Modeling Urban Flooding and Drainage Systems

Modeling Urban Flooding and Drainage Systems

Urban flooding is increasingly intensified by the dual pressure of rapid urbanization and the growing frequency of extreme meteorological events, which clearly reveal the structural limitations of traditional drainage systems. A significant research gap exists in the seamless integration of surface runoff with subsurface sewer dynamics, as many conventional models fail to accurately simulate the complex bidirectional flow that occurs when pressurized networks overflow back onto the streets through manholes and inlets. This interaction, known as 1D/2D coupling, is often oversimplified in standard engineering practices, leading to underestimations of flood risk. Furthermore, while the Rain-on-Grid approach offers a superior spatial representation of rainfall by applying it directly to a computational mesh, its implementation across diverse global urban morphologies remains inconsistently documented. There is a critical need for more robust, integrated 1D/2D modeling frameworks that can handle high-resolution topographic data and the specific hydraulic roughness of dense cityscapes. Current literature also lacks comprehensive comparisons of how these integrated models perform across different climatic zones and urban layouts, leaving a significant gap in our ability to design resilient cities capable of withstanding the next generation of climate-driven catastrophes

The primary objective of the research is to develop an integrated hydraulic framework that captures the complex interaction between sewer networks and overland flow using HEC-RAS 2D and EPA SWMM. The study aims to recreate the inundation dynamics of extreme events to understand how storm surges and high-intensity rainfall synchronize to cause systemic failure. By evaluating the Rain-on-Grid technique against traditional methods, the research seeks to optimize flood prediction accuracy and provide a scalable modeling methodology applicable to various coastal and inland cities worldwide.
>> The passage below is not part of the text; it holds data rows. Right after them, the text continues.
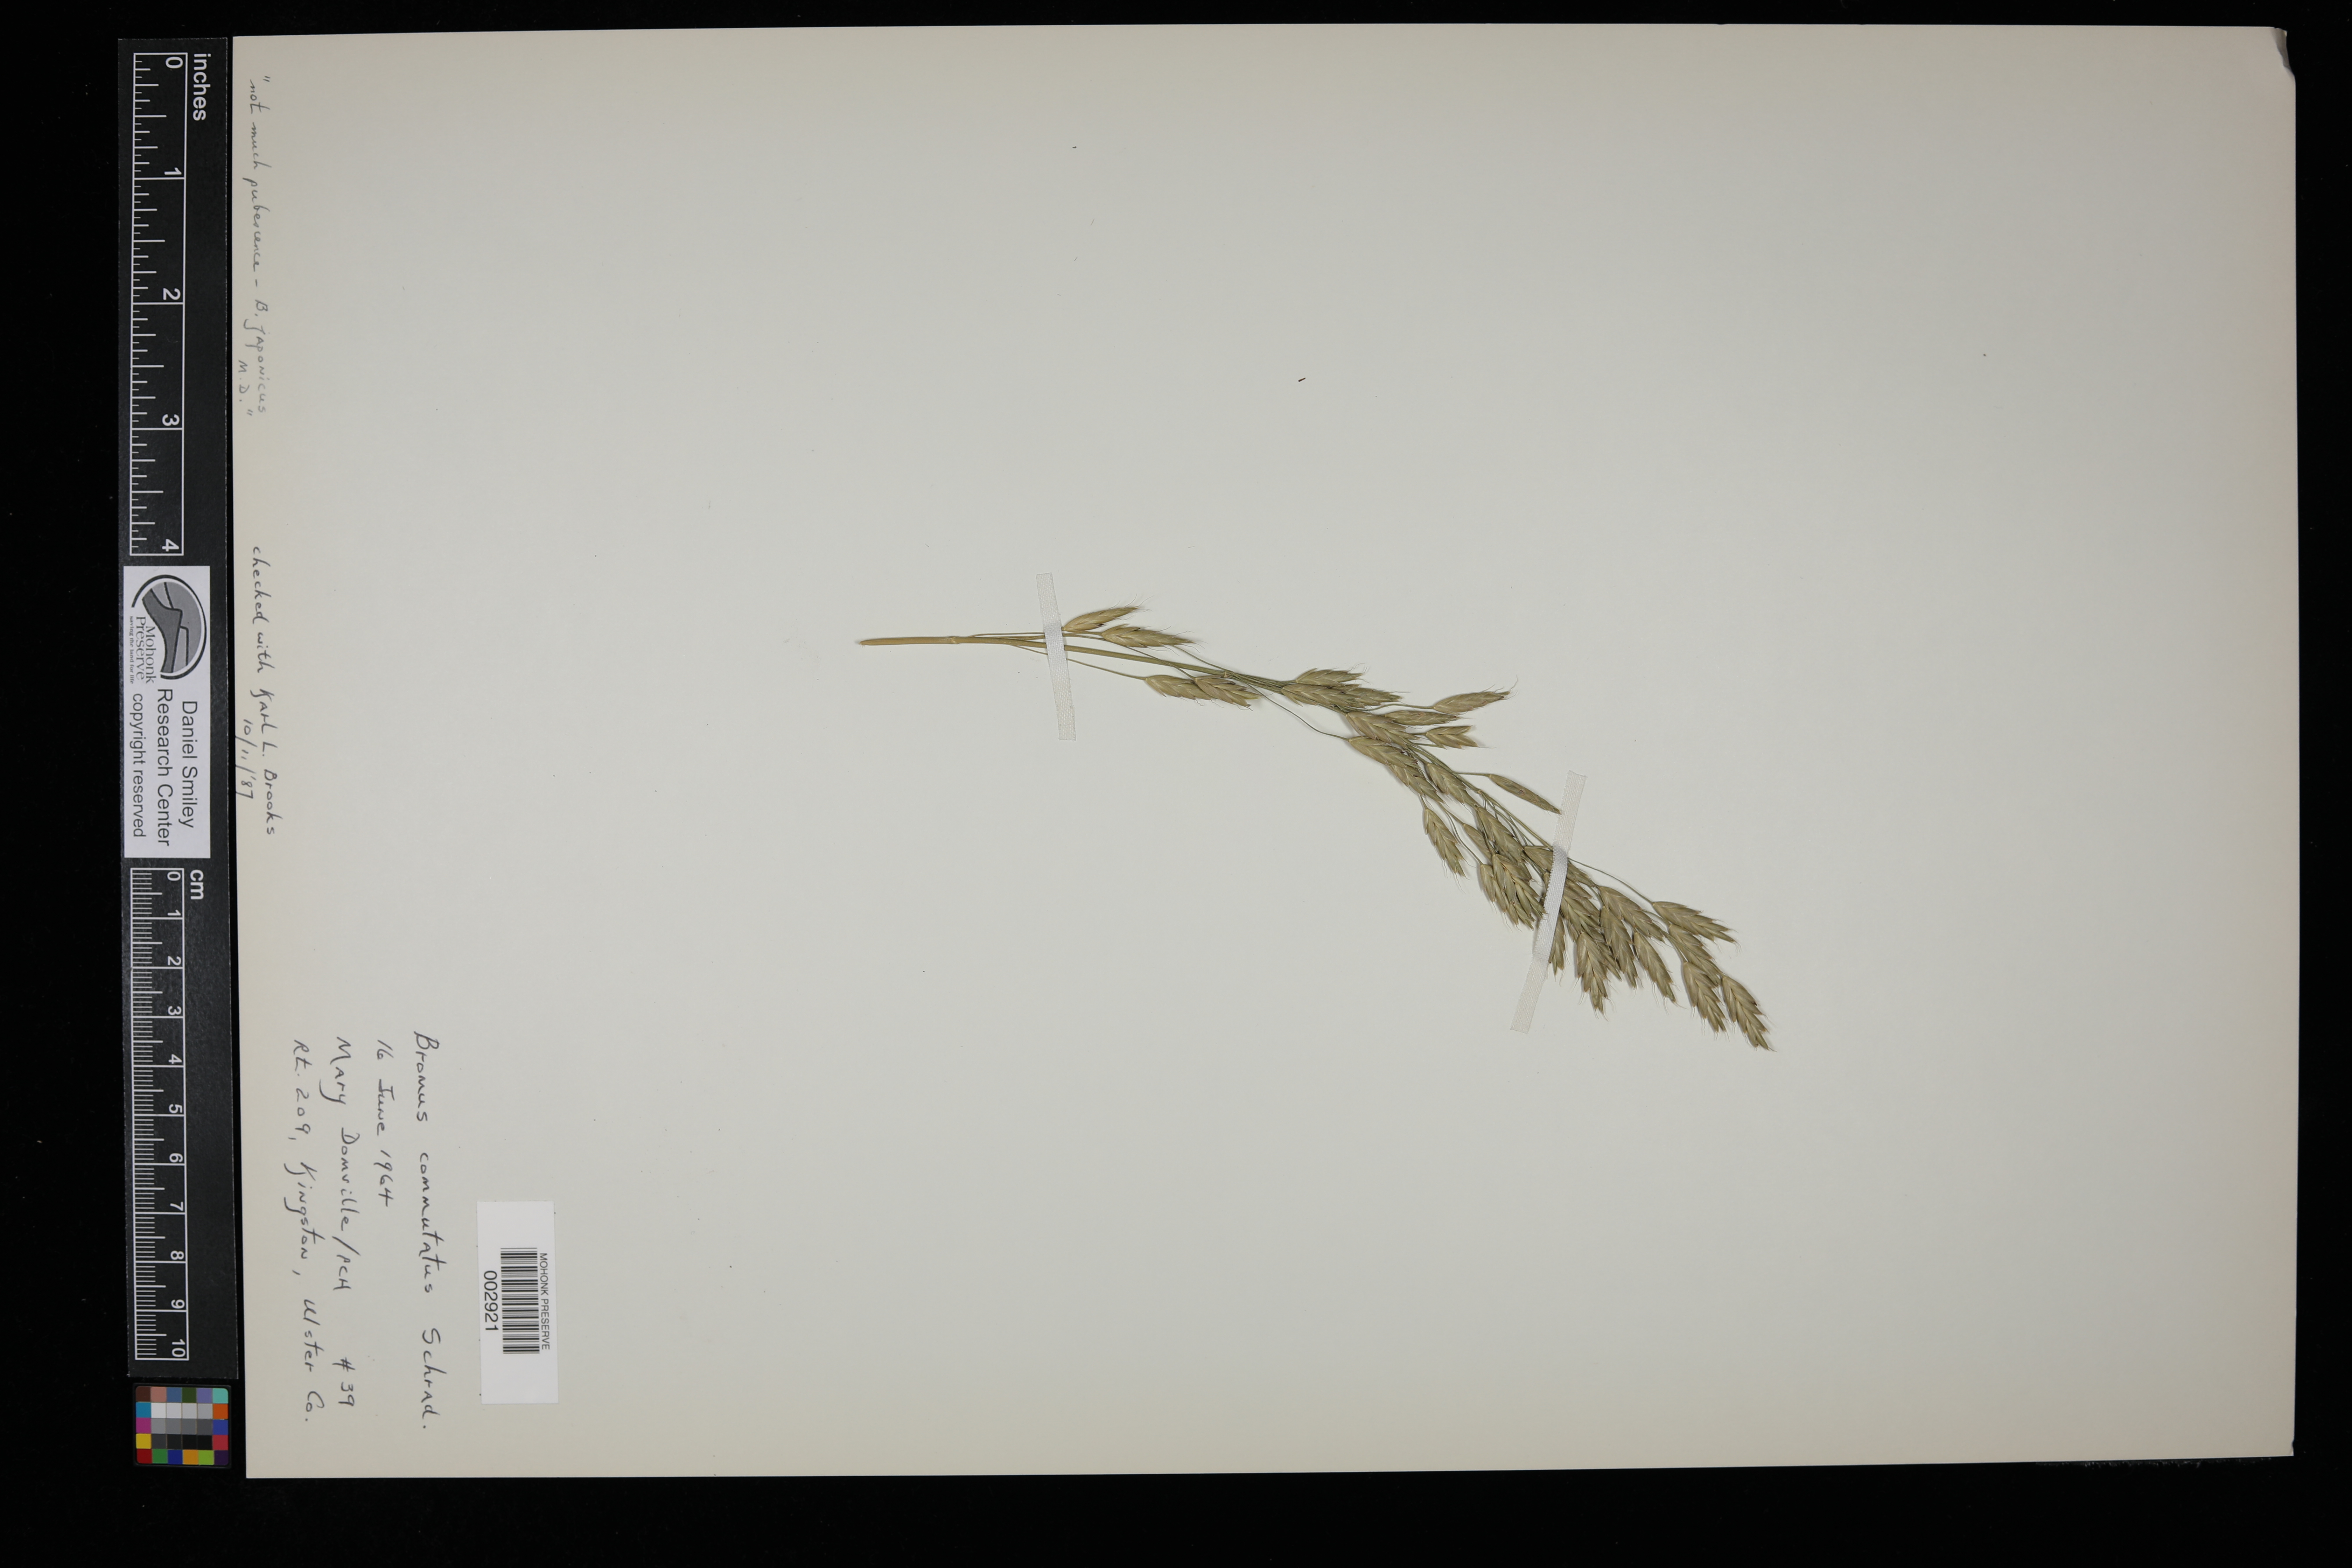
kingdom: Plantae
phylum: Tracheophyta
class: Liliopsida
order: Poales
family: Poaceae
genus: Bromus
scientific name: Bromus commutatus
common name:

The methodology centers on a dual-software coupling that solves the governing equations of unsteady flow to capture the dynamic nature of urban flooding. EPA SWMM is utilized to model the one-dimensional pipe hydraulics by solving the 1D De Saint-Venant equations, allowing for an accurate representation of wave propagation and surcharge within the sewer network. Simultaneously, HEC-RAS 2D handles the surface water movement across the urban landscape by solving the 2D Shallow Water Equations (SWE). The Rain-on-Grid technique is applied by distributing net precipitation directly onto a high-resolution computational mesh, which accounts for urban micro-topography and spatially varying land cover.